Desde pequeños vamos construyendo un personaje. Queremos que nos quieran, y en ese menester nos adaptamos a lo que piden mamá y papá, el profe, la sociedad….

Construimos un personaje que oculta los miedos que tenemos, nuestras partes más vulnerables y frágiles, nuestros sueños…

Un personaje que mata nuestra autenticidad. La aniquila.

Mata esa espontaneidad que teníamos cuando éramos niños, esa forma de ser auténtica, esa   frescura. Esos ojos que todo lo fisgan y escudriñan, y que tanto valoramos de mayores cuando los vemos en un pequeño, vienen siendo aniquilados a medida que los años pasan.

Y no pasa solo con desconocidos; nos pasa incluso con los que están más cerca, los que más queremos.
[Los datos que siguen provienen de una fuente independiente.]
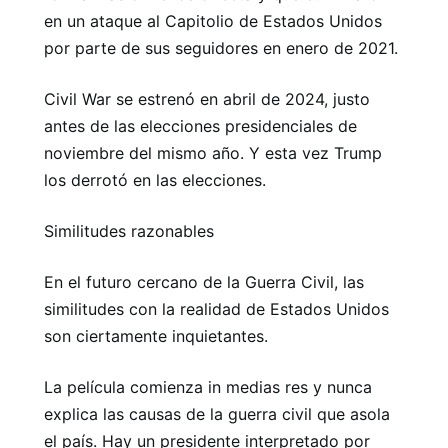
en un ataque al Capitolio de Estados Unidos
por parte de sus seguidores en enero de 2021.
Civil War se estrenó en abril de 2024, justo
antes de las elecciones presidenciales de
noviembre del mismo año. Y esta vez Trump
los derrotó en las elecciones.
Similitudes razonables
En el futuro cercano de la Guerra Civil, las
similitudes con la realidad de Estados Unidos
son ciertamente inquietantes.
La película comienza in medias res y nunca
explica las causas de la guerra civil que asola
el país. Hay un presidente interpretado por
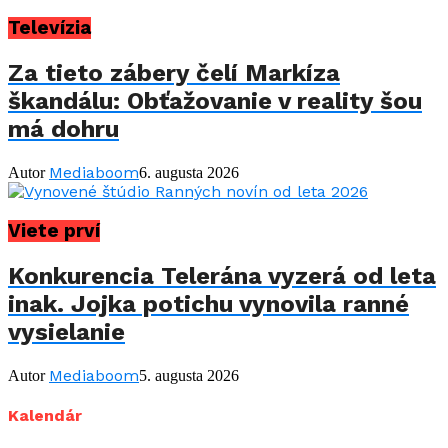
Televízia
Za tieto zábery čelí Markíza
škandálu: Obťažovanie v reality šou
má dohru
Mediaboom
Autor
6. augusta 2026
Viete prví
Konkurencia Telerána vyzerá od leta
inak. Jojka potichu vynovila ranné
vysielanie
Mediaboom
Autor
5. augusta 2026
Kalendár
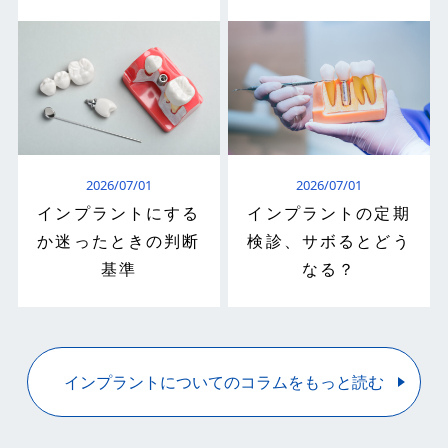
2026/07/01
2026/07/01
インプラントにする
インプラントの定期
か迷ったときの判断
検診、サボるとどう
基準
なる？
インプラントについてのコラムをもっと読む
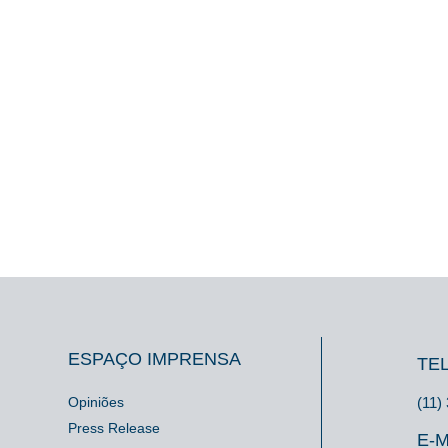
ESPAÇO IMPRENSA
TE
Opiniões
(11)
Press Release
E-M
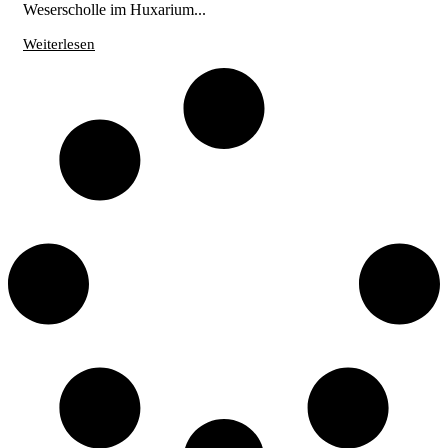
Weserscholle im Huxarium...
Weiterlesen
Quizá por no defraudar, quizá porque cuando les conocimos ya llevábamos la máscara puesta y es difícil ya deshacer el entuerto. Se espera de nosotros que seamos así o asá o creemos que se espera), y cuando, un día, caen las chinchetas y aparece otra mueca, alguien pregunta ¿qué te pasa?

Sin embargo (y menos mal) no somos robots teledirigidos por nuestros miedos, creencias y normas interiorizadas ( o no siempre).

Hay instantes, momentos, personas que te miran a los ojos y son capaces de ver lo que eres, lo que está escondido detrás de toda esa parafernalia que te has montado. Sucede, a veces, que te muestras; sales del personaje, aparcas los miedos y lo aprendido, y apareces así, casi desnudo.

Cuando ocurre, también suele venir el rubor. O, si han sido los ojos de otro los que te han descubierto, una complicidad, casi felicidad que salta del estómago a la garganta y hace que la máscara, aunque sea durante unos segundos caiga.

Y cuando pasa, por lo menos a mí, te sientes vulnerable, como un niño, porque ha caído toda esa estructura que te has montado pensando que así ibas más protegido por la vida, más seguro.  Y resulta que no, que todo ese parapeto es una barrera que le ponemos a la vida, un dique que nos inmuniza quizá del dolor, pero que anestesia también nuestra sensibilidad frente a la vida.

Y cuando sucede, y cuando cae la máscara, te sientes más vulnerable, sí,  pero también más libre, más feliz, más auténtico, más tú.

Te sientes más vivo.

P.D: Sigo buscado mi confianza, ya si tal, cuando la encuentre, os cuento.